*Work task*
Transcribe the text of all the records below word for word, leaving the pictures out of your answer.

[Records from a data collection]

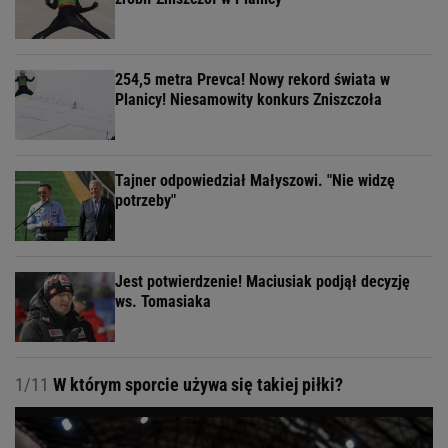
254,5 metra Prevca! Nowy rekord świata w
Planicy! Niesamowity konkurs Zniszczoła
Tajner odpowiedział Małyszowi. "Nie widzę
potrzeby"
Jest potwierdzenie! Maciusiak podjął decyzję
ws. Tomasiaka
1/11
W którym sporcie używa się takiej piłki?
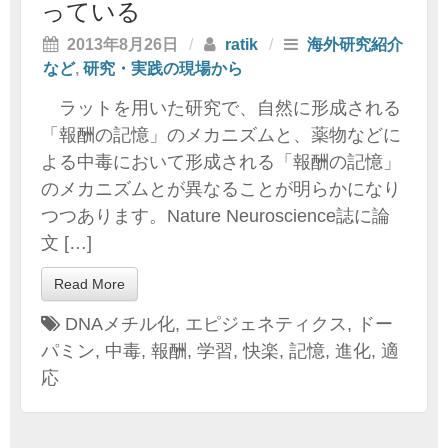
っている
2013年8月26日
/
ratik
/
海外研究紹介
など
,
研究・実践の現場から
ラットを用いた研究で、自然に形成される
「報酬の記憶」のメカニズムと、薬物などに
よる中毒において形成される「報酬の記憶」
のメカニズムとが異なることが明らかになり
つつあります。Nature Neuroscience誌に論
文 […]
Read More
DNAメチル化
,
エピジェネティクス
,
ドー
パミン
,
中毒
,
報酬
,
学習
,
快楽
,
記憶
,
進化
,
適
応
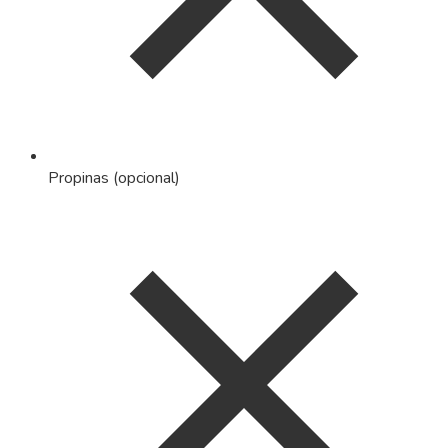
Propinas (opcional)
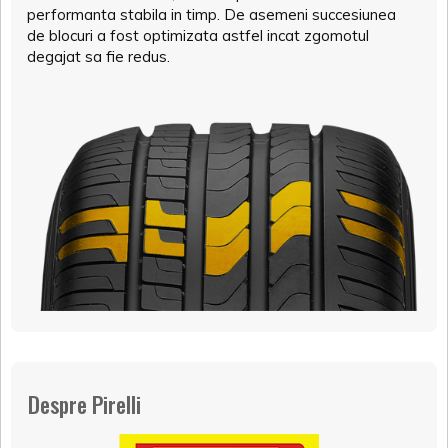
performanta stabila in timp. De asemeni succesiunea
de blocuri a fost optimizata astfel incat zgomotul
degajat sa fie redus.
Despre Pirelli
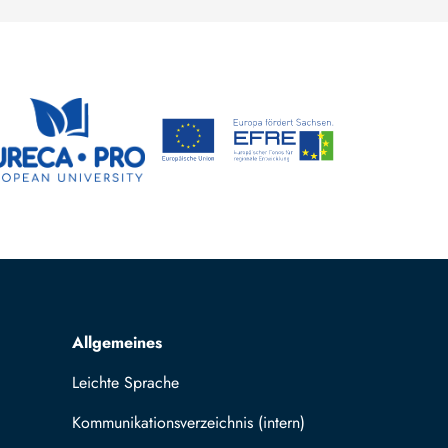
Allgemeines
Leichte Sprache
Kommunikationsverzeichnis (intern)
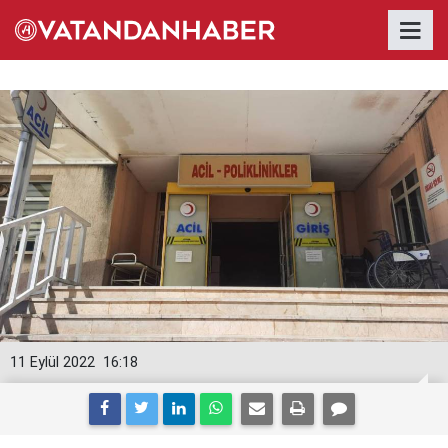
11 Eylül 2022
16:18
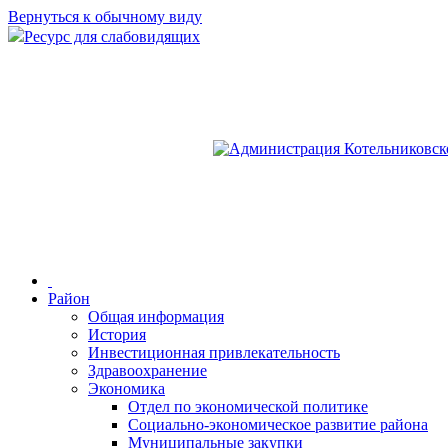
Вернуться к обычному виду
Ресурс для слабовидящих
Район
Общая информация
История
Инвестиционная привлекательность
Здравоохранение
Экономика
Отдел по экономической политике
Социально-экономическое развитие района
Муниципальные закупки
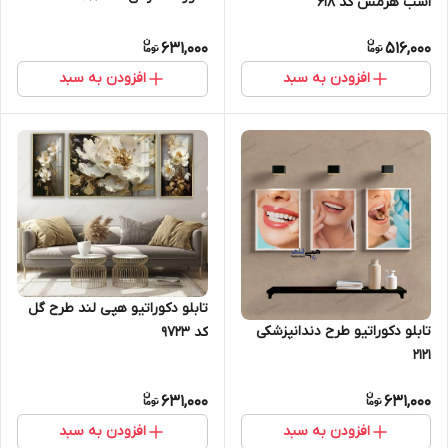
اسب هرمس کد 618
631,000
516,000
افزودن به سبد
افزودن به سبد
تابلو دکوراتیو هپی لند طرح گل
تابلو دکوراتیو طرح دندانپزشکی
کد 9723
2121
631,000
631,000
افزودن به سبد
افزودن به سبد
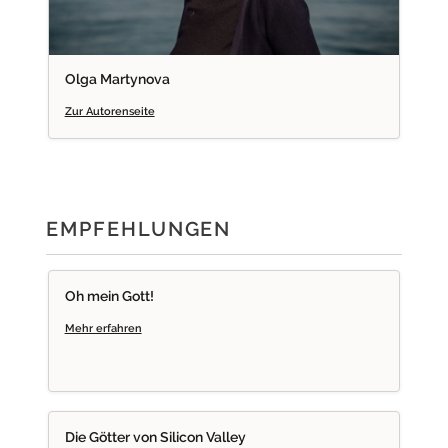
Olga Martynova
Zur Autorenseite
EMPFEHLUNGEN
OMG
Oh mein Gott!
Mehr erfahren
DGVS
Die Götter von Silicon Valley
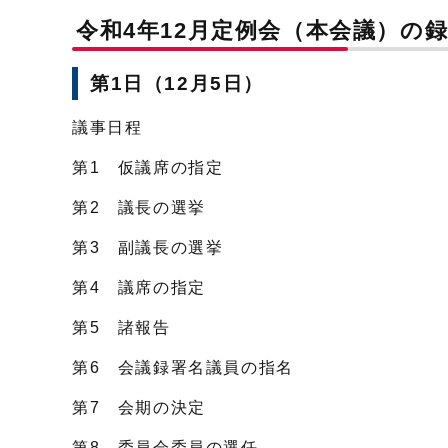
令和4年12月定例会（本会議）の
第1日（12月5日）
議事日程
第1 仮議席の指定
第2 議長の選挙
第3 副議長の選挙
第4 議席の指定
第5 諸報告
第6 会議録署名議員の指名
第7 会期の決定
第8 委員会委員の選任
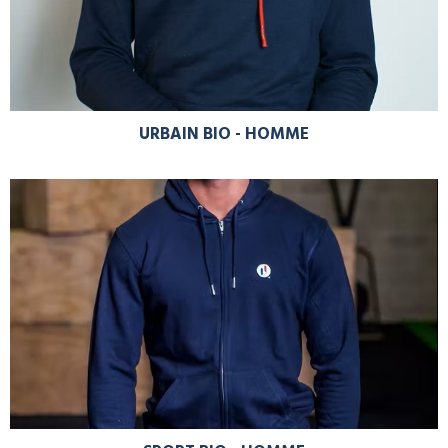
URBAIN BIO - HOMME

*Final answer*
254,5 metra Prevca! Nowy rekord świata w
Planicy! Niesamowity konkurs Zniszczoła
Tajner odpowiedział Małyszowi. "Nie widzę
potrzeby"
Jest potwierdzenie! Maciusiak podjął decyzję
ws. Tomasiaka
1/11
W którym sporcie używa się takiej piłki?
っている
2013年8月26日
/
ratik
/
海外研究紹介
など
,
研究・実践の現場から
ラットを用いた研究で、自然に形成される
「報酬の記憶」のメカニズムと、薬物などに
よる中毒において形成される「報酬の記憶」
のメカニズムとが異なることが明らかになり
つつあります。Nature Neuroscience誌に論
文 […]
Read More
DNAメチル化
,
エピジェネティクス
,
ドー
パミン
,
中毒
,
報酬
,
学習
,
快楽
,
記憶
,
進化
,
適
応
Propinas (opcional)
performanta stabila in timp. De asemeni succesiunea
de blocuri a fost optimizata astfel incat zgomotul
degajat sa fie redus.
Despre Pirelli
Allgemeines
Leichte Sprache
Kommunikationsverzeichnis (intern)
11 Eylül 2022
16:18
Вернуться к обычному виду
Ресурс для слабовидящих
Район
Общая информация
История
Инвестиционная привлекательность
Здравоохранение
Экономика
Отдел по экономической политике
Социально-экономическое развитие района
Муниципальные закупки
اسب هرمس کد 618
631,000
516,000
افزودن به سبد
افزودن به سبد
تابلو دکوراتیو هپی لند طرح گل
تابلو دکوراتیو طرح دندانپزشکی
کد 9723
2121
631,000
631,000
افزودن به سبد
افزودن به سبد
Olga Martynova
Zur Autorenseite
EMPFEHLUNGEN
OMG
Oh mein Gott!
Mehr erfahren
DGVS
Die Götter von Silicon Valley
令和4年12月定例会（本会議）の
第1日（12月5日）
議事日程
第1 仮議席の指定
第2 議長の選挙
第3 副議長の選挙
第4 議席の指定
第5 諸報告
第6 会議録署名議員の指名
第7 会期の決定
第8 委員会委員の選任
URBAIN BIO - HOMME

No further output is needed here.